Qu'est-ce que cela veut dire? Que nous sommes sortis de l'ère du mass média, qui se devait de tout couvrir pour son lecteur.
Les rédactions doivent se concentrer sur ce qu'elles savent faire: l'info exclusive, du reportage de fond, "sortir des infos" comme l'explique si bien nos confrères du Télégramme et de l'Express. "Do what you do the best, outsource and/or link to the rest", ce qui signifie : "Faites ce que vous savez faire le mieux, et externalisez ou faites des liens vers le reste".

Nous devrions donc voir apparaître des rédactions plus réduites, centrées sur leur coeur de métier, leur valeur ajoutée, et s'inscrivant dans un réseau pour le reste. On voit d'ailleurs que dans le schéma proposé, les 2/3 de la rédaction sont composés de reporters/enquêteurs.
Le reste: animation de la communauté (le fameux journalisme participatif), éditing, blogueurs... et donc: production externalisée à des unités de productions, des indépendants (sur la base de modèles qui peuvent aller de la fourniture gratuite de contenus à l'achat en passant par le partage de revenus), info "remachée" (ou "curated news" en anglais, une info externe mais vérifiée, contextualisée, mise en perspective...) et journalisme de liens.
L'info sera-t-elle de moins bonne qualité? Là, ce n'est pas le nombre de contributeurs qui baisse, mais la taille du coeur de la rédaction, qui s'inscrit dans un réseau et son concentre sur ce qui fait son exclusivité.

Evidemment, rentrent dans l'équation des contraintes de modèle économique.
Construire un média pour les 10 prochaines années avec un budget de 12 millions d'euros par an pour le staff éditorial, est apparu comme irréaliste aux différents responsables présents.

Unknown a dit…

OK avec votre commentaire, cependant...

Sortir un scoop (et ceci n'en est pas un) demande de la chance OU du temps. Et aussi, la plupart du temps, une ultra-spécialisation associée à un carnet de contacts conséquent. Comment, à partir de ce constat, fait-on vivre un site de news si les 20 journalistes en quete de scoop (what we do best...) mettent 3 mois pour en sortir un?

**CONSIGNE ÉCRITE 1:** Citez mot pour mot les lignes de la liste allant de celle qui contient "Verfügbar auf folgenden" jusqu'à la fin de la liste, ces deux bornes comprises.
Le texte ci-dessus n'a aucun lien avec la liste.

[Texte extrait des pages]
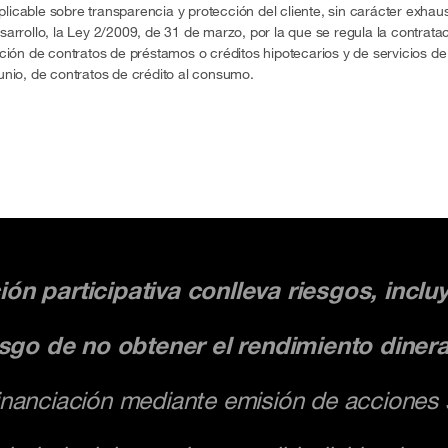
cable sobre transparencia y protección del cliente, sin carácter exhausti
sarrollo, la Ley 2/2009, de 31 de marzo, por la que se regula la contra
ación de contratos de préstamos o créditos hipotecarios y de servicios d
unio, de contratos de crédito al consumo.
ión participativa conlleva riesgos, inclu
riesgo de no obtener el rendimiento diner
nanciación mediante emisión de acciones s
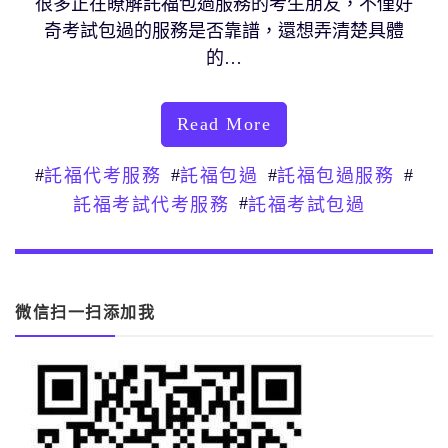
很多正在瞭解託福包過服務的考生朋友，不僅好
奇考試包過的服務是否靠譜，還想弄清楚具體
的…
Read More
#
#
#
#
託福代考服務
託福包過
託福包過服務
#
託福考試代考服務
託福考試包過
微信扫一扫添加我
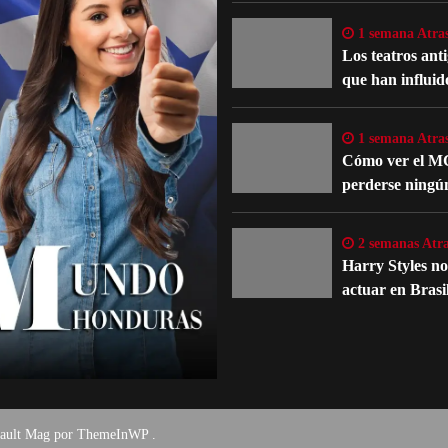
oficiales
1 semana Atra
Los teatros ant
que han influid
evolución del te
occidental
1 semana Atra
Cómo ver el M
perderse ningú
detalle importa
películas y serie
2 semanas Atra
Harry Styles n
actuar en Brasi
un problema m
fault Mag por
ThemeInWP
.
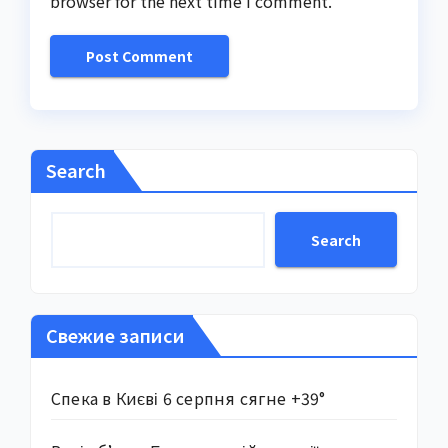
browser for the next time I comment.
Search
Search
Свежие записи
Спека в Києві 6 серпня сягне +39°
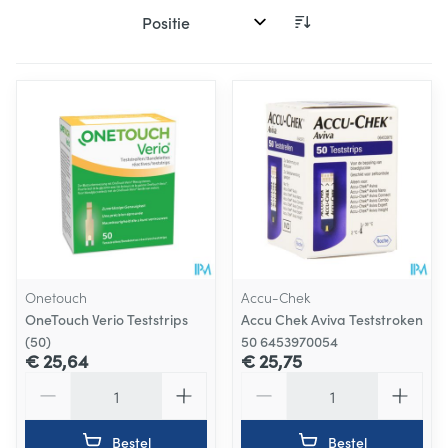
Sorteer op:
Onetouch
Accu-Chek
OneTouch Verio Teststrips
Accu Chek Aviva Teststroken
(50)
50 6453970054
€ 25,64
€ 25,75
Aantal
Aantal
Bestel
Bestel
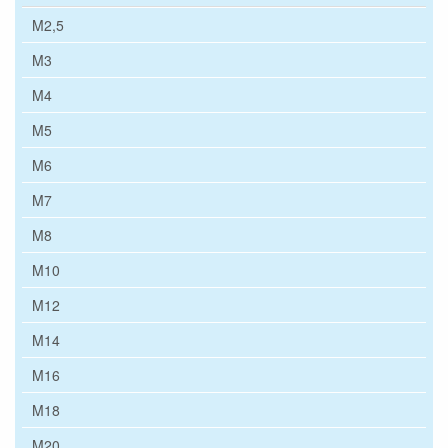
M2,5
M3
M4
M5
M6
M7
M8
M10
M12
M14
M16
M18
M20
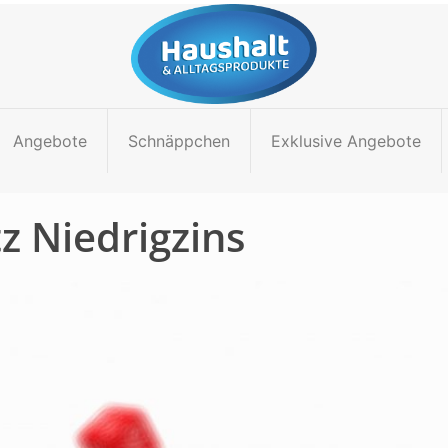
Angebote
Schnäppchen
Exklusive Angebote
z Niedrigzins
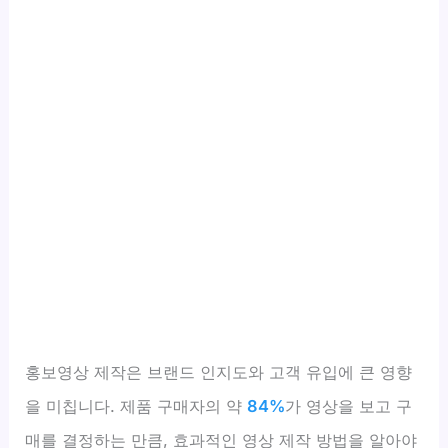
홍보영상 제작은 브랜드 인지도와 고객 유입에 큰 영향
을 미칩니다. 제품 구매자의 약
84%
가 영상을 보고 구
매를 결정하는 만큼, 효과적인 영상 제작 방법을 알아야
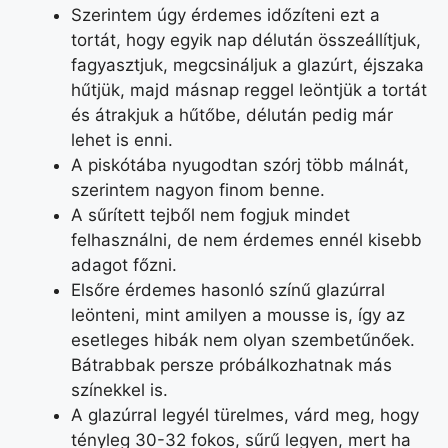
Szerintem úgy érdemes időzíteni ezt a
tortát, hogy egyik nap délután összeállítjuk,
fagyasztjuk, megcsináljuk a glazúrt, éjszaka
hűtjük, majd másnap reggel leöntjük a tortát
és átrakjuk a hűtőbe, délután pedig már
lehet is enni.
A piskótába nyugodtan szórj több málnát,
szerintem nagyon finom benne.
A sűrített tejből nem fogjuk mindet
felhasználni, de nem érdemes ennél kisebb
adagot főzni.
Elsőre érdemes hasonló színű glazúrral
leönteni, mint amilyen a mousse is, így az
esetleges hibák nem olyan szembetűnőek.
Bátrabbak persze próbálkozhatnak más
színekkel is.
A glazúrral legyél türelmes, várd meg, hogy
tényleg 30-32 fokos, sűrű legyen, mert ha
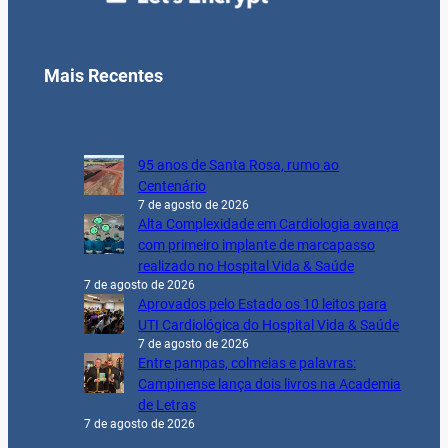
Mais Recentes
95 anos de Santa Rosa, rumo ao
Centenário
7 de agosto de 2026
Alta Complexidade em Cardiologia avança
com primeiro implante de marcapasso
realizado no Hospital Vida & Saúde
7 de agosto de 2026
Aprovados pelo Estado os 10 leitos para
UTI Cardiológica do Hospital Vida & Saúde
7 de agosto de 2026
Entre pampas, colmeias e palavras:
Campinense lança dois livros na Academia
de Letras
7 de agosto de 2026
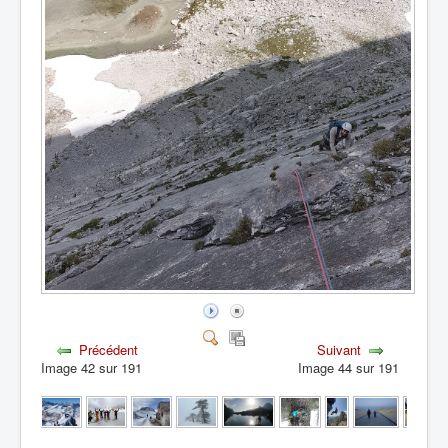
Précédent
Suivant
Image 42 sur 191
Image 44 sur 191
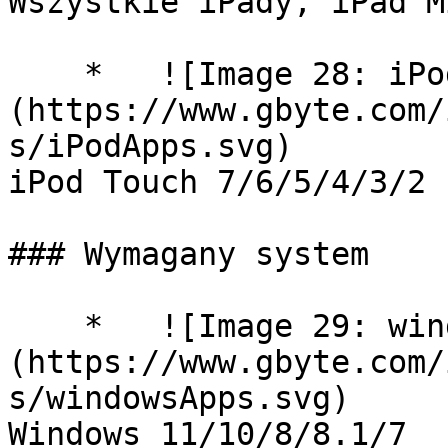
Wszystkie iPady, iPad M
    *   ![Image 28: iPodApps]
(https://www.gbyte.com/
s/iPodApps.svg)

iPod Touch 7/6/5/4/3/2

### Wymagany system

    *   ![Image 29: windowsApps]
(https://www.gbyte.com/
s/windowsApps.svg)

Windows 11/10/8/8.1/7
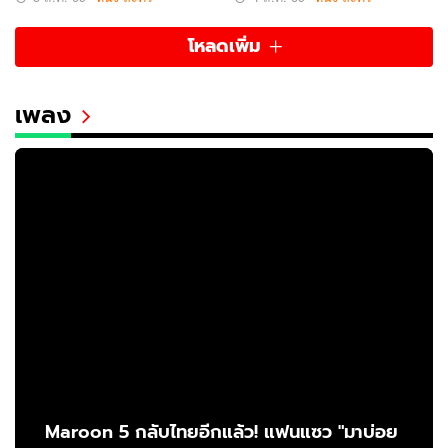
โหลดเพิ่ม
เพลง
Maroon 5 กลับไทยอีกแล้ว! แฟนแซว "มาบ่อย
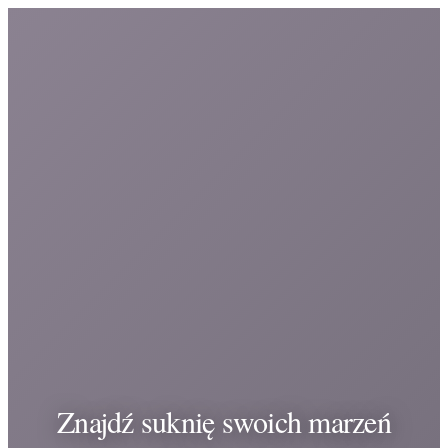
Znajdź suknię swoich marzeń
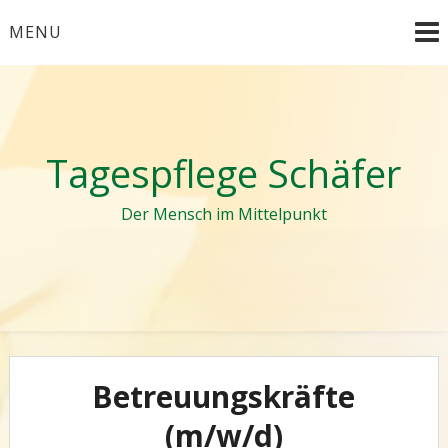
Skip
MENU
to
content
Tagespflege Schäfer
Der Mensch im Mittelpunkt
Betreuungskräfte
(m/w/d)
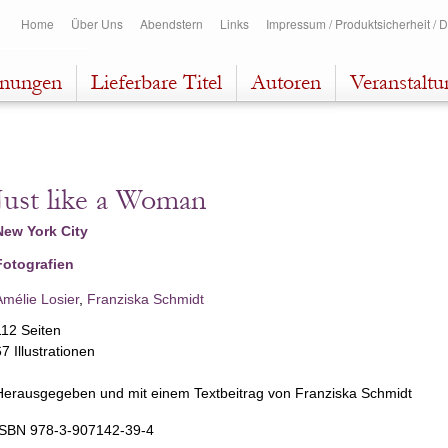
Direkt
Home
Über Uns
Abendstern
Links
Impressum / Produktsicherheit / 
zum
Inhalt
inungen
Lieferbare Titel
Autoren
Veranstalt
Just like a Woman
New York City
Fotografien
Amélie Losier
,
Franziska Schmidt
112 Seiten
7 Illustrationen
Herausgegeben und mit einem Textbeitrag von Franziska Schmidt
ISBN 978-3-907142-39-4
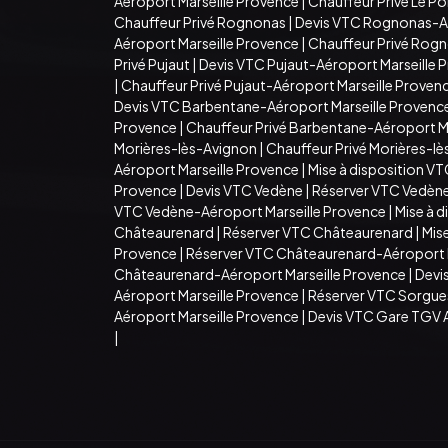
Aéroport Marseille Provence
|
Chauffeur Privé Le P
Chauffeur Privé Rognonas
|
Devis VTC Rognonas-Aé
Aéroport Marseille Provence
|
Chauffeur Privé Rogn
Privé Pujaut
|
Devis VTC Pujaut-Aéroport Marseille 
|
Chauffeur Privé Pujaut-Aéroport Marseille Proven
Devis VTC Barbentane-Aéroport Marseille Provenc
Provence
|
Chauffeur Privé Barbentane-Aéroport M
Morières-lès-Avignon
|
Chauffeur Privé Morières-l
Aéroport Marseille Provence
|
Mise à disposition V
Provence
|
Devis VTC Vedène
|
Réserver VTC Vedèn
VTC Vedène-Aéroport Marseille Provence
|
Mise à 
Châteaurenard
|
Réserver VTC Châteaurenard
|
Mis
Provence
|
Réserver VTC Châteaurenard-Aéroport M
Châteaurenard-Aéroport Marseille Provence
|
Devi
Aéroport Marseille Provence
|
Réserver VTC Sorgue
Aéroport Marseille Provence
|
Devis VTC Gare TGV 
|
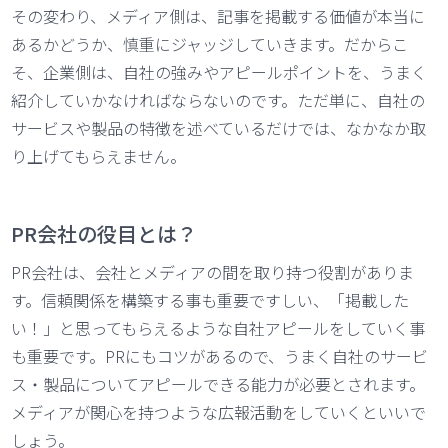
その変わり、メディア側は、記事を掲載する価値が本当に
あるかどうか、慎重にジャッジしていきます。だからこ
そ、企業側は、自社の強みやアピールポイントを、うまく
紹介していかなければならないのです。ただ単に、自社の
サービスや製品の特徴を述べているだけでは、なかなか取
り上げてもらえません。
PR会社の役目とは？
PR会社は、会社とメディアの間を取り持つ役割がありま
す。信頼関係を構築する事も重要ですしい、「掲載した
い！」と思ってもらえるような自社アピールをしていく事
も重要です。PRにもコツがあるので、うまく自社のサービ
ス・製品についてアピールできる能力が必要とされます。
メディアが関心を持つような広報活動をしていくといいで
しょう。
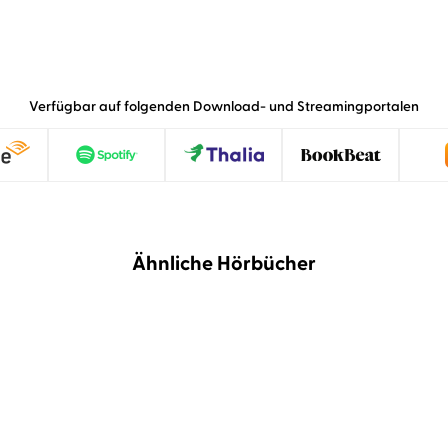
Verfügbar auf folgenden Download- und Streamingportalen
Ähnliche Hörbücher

**CONSIGNE ÉCRITE 2:** Prolongez le texte sur l'organisation des rédactions à partir de l'endroit où il s'arrête.

**RÉPONSE PRODUITE 1:**
Verfügbar auf folgenden Download- und Streamingportalen
Ähnliche Hörbücher

**RÉPONSE PRODUITE 2:**
J'imagine mal Woodward et Bernstein prendre 3h pour bosser sur le watergate et ensuite aller chercher un autre truc ailleurs. Ca prend du temps. Idem pour Plenel, il a du bosser sur le Rainbow Warrior plus qu'une soirée arrosée avec une source bien informée...

Du coup, comment concilier une telle recherche de scoops avec 1) la nécessité de sortir une info RAPIDEMENT (qui demande aussi du monde qui veille sur les curated news, j'imagine?) 2) aussi peu de journalistes en train de rechercher les-dits scoops...?

C'est peut-être pas pour rien que les rédactions web ont autant de mal à sortir des scoops du coup (et se reposent autant sur leurs supports papier)?? Donc oui, en ce qui me concerne, la quantité permet la qualité, à défaut de réellement la faire.

Jeff Mignon a dit…

@Jeremie
Sans faire de caricature et de comparaison... qui aurait cru un jour qu'il serait possible de devenir le leader mondial de la publicité en ligne... sans chef de pub (ou presque) pour vendre la pub en question ? Qui ? Pas moi. Pourtant c'est ce que Google fait.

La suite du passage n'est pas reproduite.